Problem A:
Render part of the entries below as a Markdown table with the columns Row and Line, giving each line its own numbered row and leaving out any blank lines. Begin at the line of the entries that contains "right wrist: (612, 567, -45)" and stop after the line that contains "right ankle: (947, 902, 19)".

Text:
Segment Open

We assume, we speculate but we rarely verify

Among businesses that expressed a view 6.6% said WFH reduced productivity while only 2.1% said it improved it. The majority – 15.6% – reported no difference. But the more telling figure is that around 75% of businesses said they either didn’t know or that the question wasn’t applicable.

In other words, businesses are more likely to speculate than to measure. There is no firm consensus, just a fog of assumptions. And most organisations have no internal data to verify what’s actually going on.

Monitoring and policy: light-touch and inconsistent

Despite all the noise about accountability most firms are running on trust and assumption. Monitoring is minimal. And when performance is evaluated it’s more often gut feel than grounded data.

Overall 70% of firms reporting they do not track employee days in the office and 75% reporting they do not monitor employees when they work from home

Only 4.1% of firms have a policy setting minimum in-person attendance. Among these tracking compliance is rare and often reliant on badge swipes or manager checks to see if the employee is on site when they are mandated to be. In the Information sector 18.7% of businesses track onsite compliance. In Accommodation and Food Services 40.8% do, driven by operational necessity. 

Monitoring remote workers is rarer still. Even in the tech-savvy Information sector, where nearly 70% of businesses support some form of WFH, only 14% track output, 11% monitor online meeting attendance and 8% computer activity. 

Onsite monitoring also varies: 45.8% of businesses report no explicit monitoring. The most common method is arrival/departure tracking, used by 39.5% of firms, especially in sectors like food and accommodation. In the tech-heavy Information sector just 18.6% track arrival/departure times.

These patterns suggest that remote work hasn’t prompted a revolution in management. Instead, most firms are still applying old tools to new models – and often not applying them at all.

One in three businesses allow WFH, but only just

The headline figure – 31% of firms supporting WFH – obscures major differences by size and sector. In the Information industry nearly 70% of firms support some WFH. In Accommodation and Food Services, it’s just 7%.

Larger employers (250+ employees) are far more likely to have remote-capable roles than microbusinesses where fewer than one in four do. But even where WFH exists the norm is light-touch: just over one day per week, on average, with no major shift expected by 2029.

Segment Closed

Problem B:
Write the next part of the text on business work-from-home practices, picking up after its last sentence.

(Entries drawn from a dataset)
Segment Open

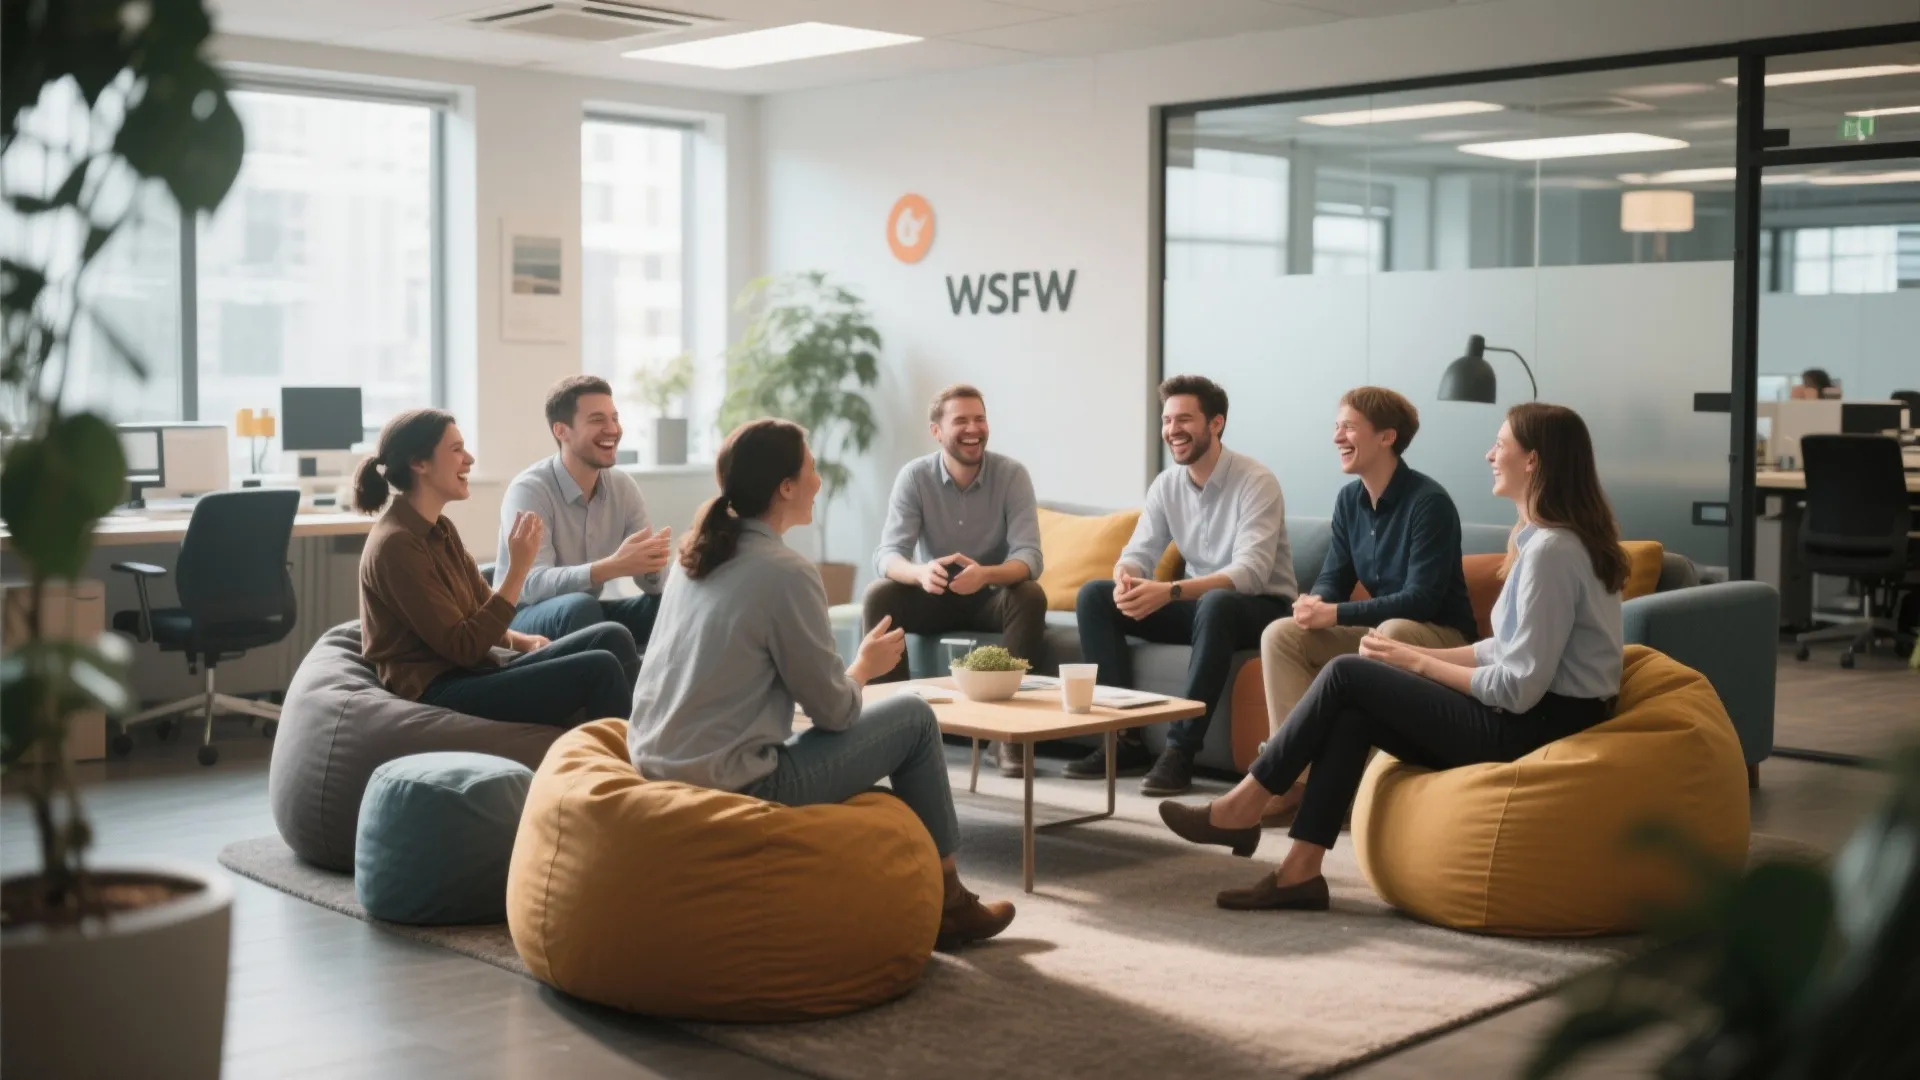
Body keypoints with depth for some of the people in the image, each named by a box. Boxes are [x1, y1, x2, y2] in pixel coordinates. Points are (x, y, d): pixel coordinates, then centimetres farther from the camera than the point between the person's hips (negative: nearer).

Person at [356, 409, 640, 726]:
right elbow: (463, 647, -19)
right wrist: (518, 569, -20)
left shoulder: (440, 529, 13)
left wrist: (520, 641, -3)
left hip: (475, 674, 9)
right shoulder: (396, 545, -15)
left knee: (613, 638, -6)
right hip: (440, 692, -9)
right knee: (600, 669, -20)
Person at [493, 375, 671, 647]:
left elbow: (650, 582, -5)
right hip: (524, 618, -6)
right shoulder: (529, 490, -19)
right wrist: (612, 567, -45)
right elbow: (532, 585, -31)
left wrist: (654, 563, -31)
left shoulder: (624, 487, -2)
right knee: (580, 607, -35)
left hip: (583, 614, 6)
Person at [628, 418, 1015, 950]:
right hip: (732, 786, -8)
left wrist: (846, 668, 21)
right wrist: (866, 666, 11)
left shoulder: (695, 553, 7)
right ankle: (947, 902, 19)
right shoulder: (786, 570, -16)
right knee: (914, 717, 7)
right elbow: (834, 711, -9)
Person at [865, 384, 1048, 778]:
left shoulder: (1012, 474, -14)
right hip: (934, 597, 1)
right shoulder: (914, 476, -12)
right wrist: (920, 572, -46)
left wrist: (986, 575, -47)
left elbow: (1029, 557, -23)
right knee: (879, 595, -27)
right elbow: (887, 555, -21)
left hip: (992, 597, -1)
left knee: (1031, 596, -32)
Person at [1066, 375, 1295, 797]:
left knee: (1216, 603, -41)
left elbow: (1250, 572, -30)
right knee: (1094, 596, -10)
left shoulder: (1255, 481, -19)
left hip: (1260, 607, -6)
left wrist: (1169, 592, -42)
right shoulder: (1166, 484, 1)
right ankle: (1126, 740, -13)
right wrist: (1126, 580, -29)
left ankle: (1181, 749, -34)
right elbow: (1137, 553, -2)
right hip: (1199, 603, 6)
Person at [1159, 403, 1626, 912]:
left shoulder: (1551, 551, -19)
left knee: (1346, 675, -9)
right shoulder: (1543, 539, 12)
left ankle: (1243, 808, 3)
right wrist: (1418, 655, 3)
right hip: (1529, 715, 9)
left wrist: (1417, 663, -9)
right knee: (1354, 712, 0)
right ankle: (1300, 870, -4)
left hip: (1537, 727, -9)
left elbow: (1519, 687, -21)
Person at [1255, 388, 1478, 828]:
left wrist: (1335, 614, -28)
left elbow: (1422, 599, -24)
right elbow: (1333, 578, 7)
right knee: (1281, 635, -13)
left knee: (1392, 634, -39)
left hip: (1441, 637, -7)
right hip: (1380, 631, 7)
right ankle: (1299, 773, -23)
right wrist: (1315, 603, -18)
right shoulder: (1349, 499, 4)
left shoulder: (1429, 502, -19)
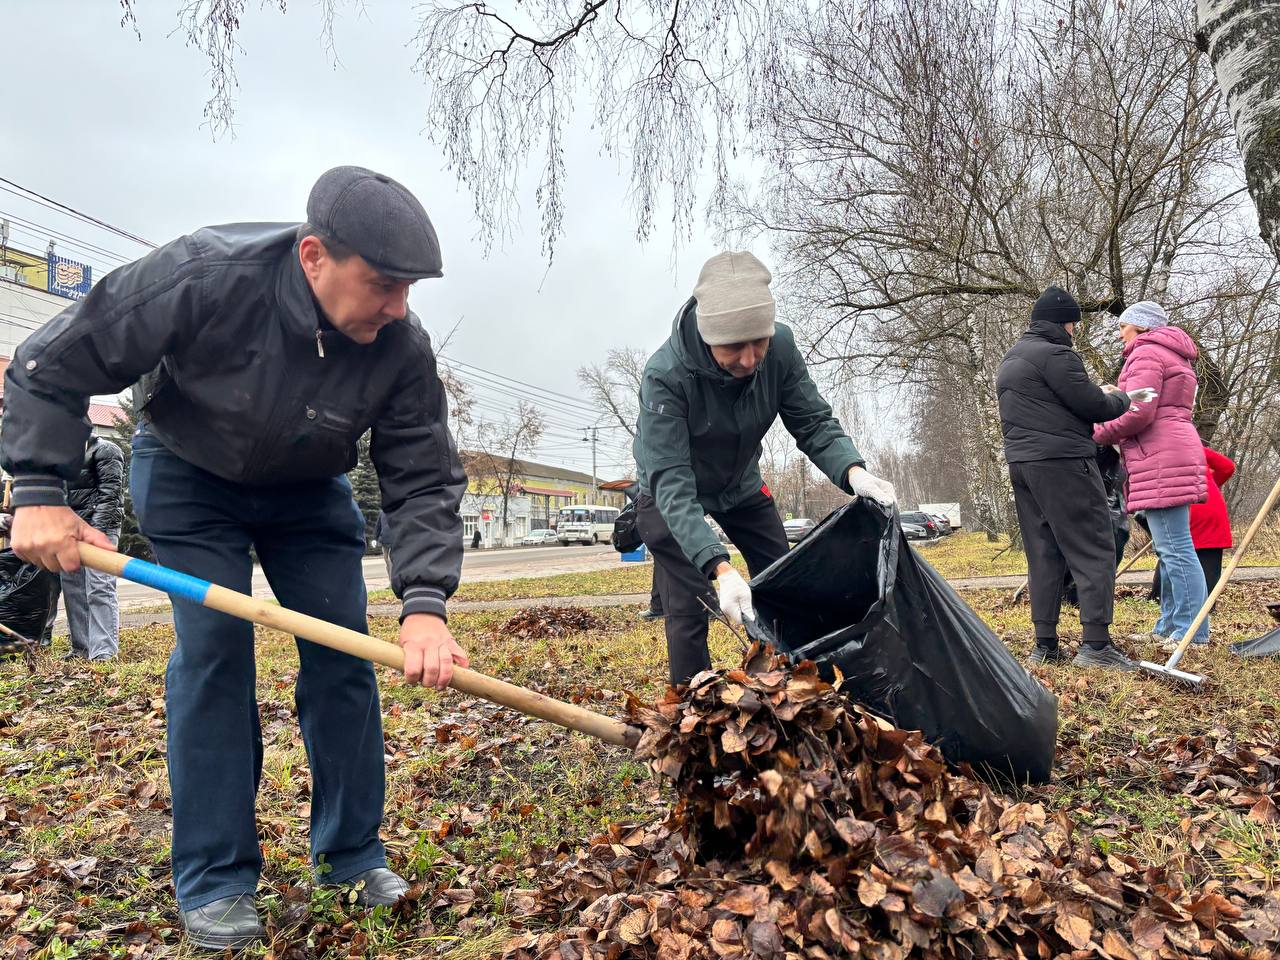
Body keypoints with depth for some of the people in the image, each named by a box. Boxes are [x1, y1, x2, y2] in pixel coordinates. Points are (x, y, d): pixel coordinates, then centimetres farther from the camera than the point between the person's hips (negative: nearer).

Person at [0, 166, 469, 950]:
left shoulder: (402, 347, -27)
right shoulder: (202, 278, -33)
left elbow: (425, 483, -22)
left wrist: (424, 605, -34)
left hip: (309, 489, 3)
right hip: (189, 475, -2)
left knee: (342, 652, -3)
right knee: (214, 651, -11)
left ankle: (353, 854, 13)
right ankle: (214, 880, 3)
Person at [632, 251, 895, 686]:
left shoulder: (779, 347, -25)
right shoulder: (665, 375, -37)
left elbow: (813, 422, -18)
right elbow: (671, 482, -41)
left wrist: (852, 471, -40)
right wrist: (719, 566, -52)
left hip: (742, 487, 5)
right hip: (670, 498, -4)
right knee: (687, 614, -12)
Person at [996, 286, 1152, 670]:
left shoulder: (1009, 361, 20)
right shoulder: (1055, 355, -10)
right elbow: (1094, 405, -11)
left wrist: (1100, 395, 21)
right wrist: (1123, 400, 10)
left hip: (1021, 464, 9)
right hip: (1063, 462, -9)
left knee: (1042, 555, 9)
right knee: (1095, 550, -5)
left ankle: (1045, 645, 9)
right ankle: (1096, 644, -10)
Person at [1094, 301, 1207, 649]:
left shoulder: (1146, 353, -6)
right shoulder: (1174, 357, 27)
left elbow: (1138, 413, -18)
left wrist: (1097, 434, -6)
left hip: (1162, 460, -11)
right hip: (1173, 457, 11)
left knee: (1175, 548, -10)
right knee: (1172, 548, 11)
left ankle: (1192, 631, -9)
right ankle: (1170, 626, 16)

Segment Closed

Written reply A:
| Row | Line |
|---|---|
| 1 | right wrist: (612, 567, -45) |
| 2 | right elbow: (532, 585, -31) |
| 3 | left wrist: (654, 563, -31) |
| 4 | left shoulder: (624, 487, -2) |
| 5 | right knee: (580, 607, -35) |
| 6 | left hip: (583, 614, 6) |
| 7 | Person at [628, 418, 1015, 950]: |
| 8 | right hip: (732, 786, -8) |
| 9 | left wrist: (846, 668, 21) |
| 10 | right wrist: (866, 666, 11) |
| 11 | left shoulder: (695, 553, 7) |
| 12 | right ankle: (947, 902, 19) |

Written reply B:
That finding aligns with other sources. For example, the Census Bureau’s 2023 American Community Survey shows WFH rates stabilising around 13.8% of workers, down from the 2021 peak of 17.9%. Meanwhile, the Survey of Working Arrangements and Attitudes (SWAA) found that in early 2025, 28% of paid days in the US were WFH days. Hybrid models (1–4 days remote) remain the most common.

The real constraint? It’s feasibility not performance

When asked why they don’t offer more remote work 61.2% of businesses cite infeasibility – roles that simply can’t be done offsite. Productivity concerns came second at 11.7%, followed by teamwork and mentoring (9%) and monitoring challenges (5.3%).

Even in the Information sector, where jobs are more easily digitised, 36.7% of firms still said remote work was infeasible for at least some roles. That rises to 70% in Accommodation and Food Services, where physical presence is often non-negotiable.

The message here is subtle: most businesses aren’t resisting remote work out of fear. They’re simply working within operational constraints. But it’s also clear that many haven’t explored how far they could go.

Surveillance isn’t the answer but clarity is

Some might look at these findings and conclude that tighter oversight or employee monitoring is the answer. But that’s a misread.

Surveillance can erode trust, morale and performance. What’s needed instead is clarity about expectations, outcomes and accountability in a hybrid world. That means helping managers define good performance in ways that don’t rely on physical presence. And it means using digital tools to support, not control.

Return-to-office: performance theatre without metrics

This all brings fresh context to the ongoing debate around return-to-office (RTO) mandates. As The People Space explored in Return to office mandates: what’s the impact?, many such mandates appear more cultural than operational.

The BTOS data adds weight to that argument. If most firms don’t monitor remote productivity, and have no clear evidence of performance loss, what exactly are they hoping to fix?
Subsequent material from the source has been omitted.